Records from a dataset

================================

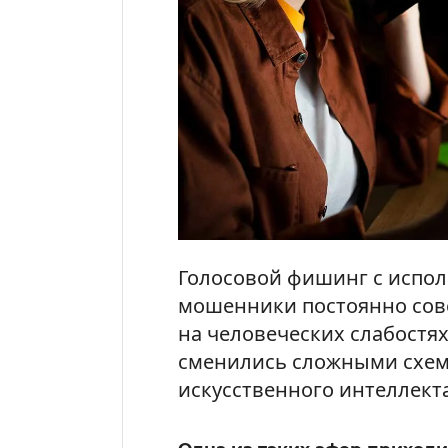
Голосовой фишинг с испол
мошенники постоянно сов
на человеческих слабостя
сменились сложными схем
искусственного интеллекта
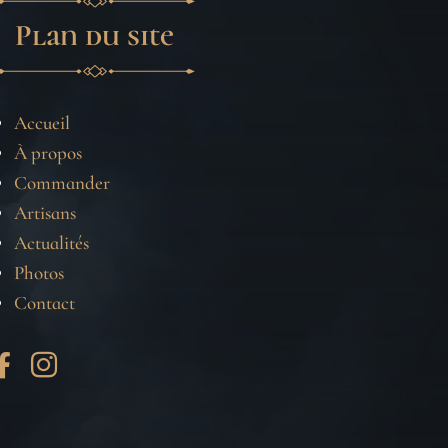
Plan du site
Accueil
À propos
Commander
Artisans
Actualités
Photos
Contact



================================

-- Problem --
Copy out every line of text from the records above, character for character. Leave out the pictures.

-- Response area --
Голосовой фишинг с испол
мошенники постоянно сов
на человеческих слабостя
сменились сложными схем
искусственного интеллекта
Plan du site
Accueil
À propos
Commander
Artisans
Actualités
Photos
Contact



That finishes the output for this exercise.